▶ _Text segment_
=======

The Twentieth Century and Later
At the beginning of the 20th century a chancel was added to the mission church on Glasshouse hill, the work being financed by Revd Norman Shelton, in part from donations. (fn. 713) With a dedication to All Saints in 1919, (fn. 714) the church was served until 1930 by a curatein-charge, the last of whom, J.R. Rimes, (fn. 715) donated a pulpit. (fn. 716) A medieval bell is said to have come from Westbury-on-Severn. (fn. 717) The church, which with its district was part of Huntley for ecclesiastical purposes from 1935, (fn. 718) had a weekly Sunday morning service in 2006. The parish church, where a new organ was installed in 1909, (fn. 719) was served with Tibberton church from 1946 and had a resident rector until 1969. (fn. 720) Taynton church was later in the care of priests-in-charge living in Tibberton and from 1984 in Highnam. (fn. 721)

=======

▶ _Material_

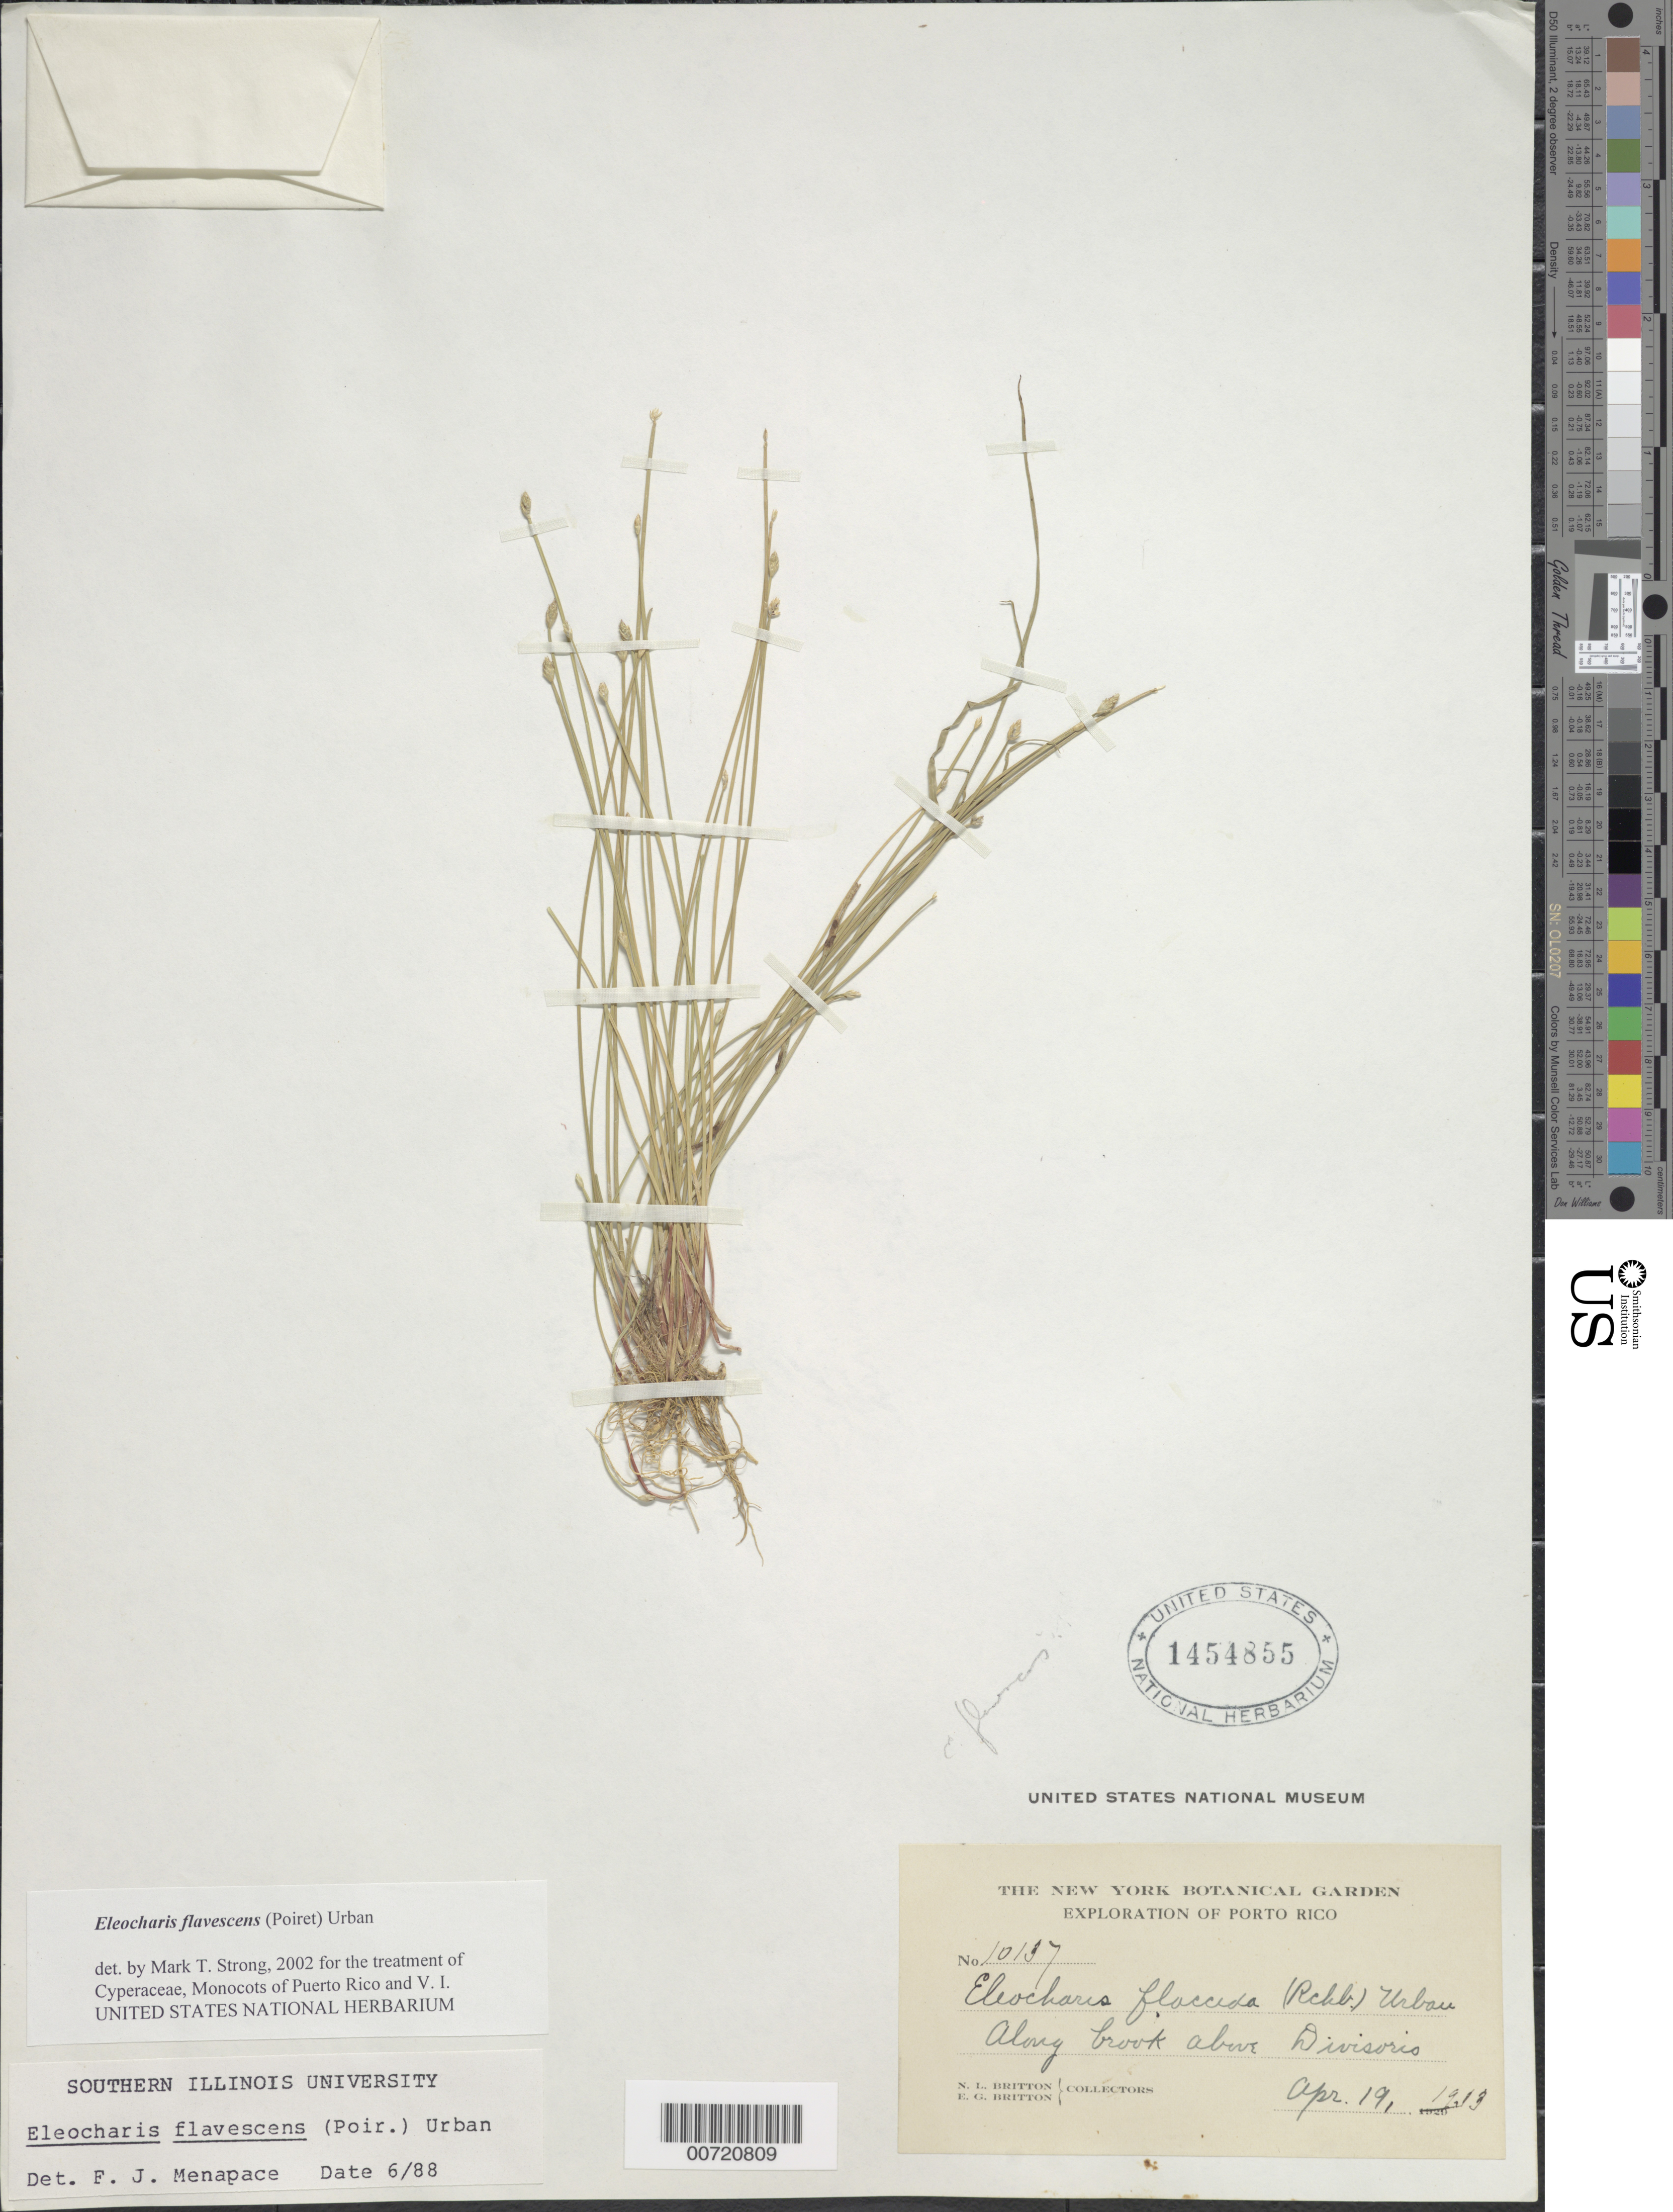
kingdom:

=======

▶ _What the task requires_
Continue the account of the Taynton churches in the twentieth century from its final sentence. The data are not needed for this work.

▶ _The result_
The chapel at Kent's Green, which from 1912 to 1921 housed a mission run by the rector, B.K. Foster, closed in 1969. (fn. 722) It stood abandoned and overgrown in 2006. The Methodist chapel on Glasshouse hill, to which a new schoolroom was added in 1922, (fn. 723) had a weekly Sunday morning service in 2006.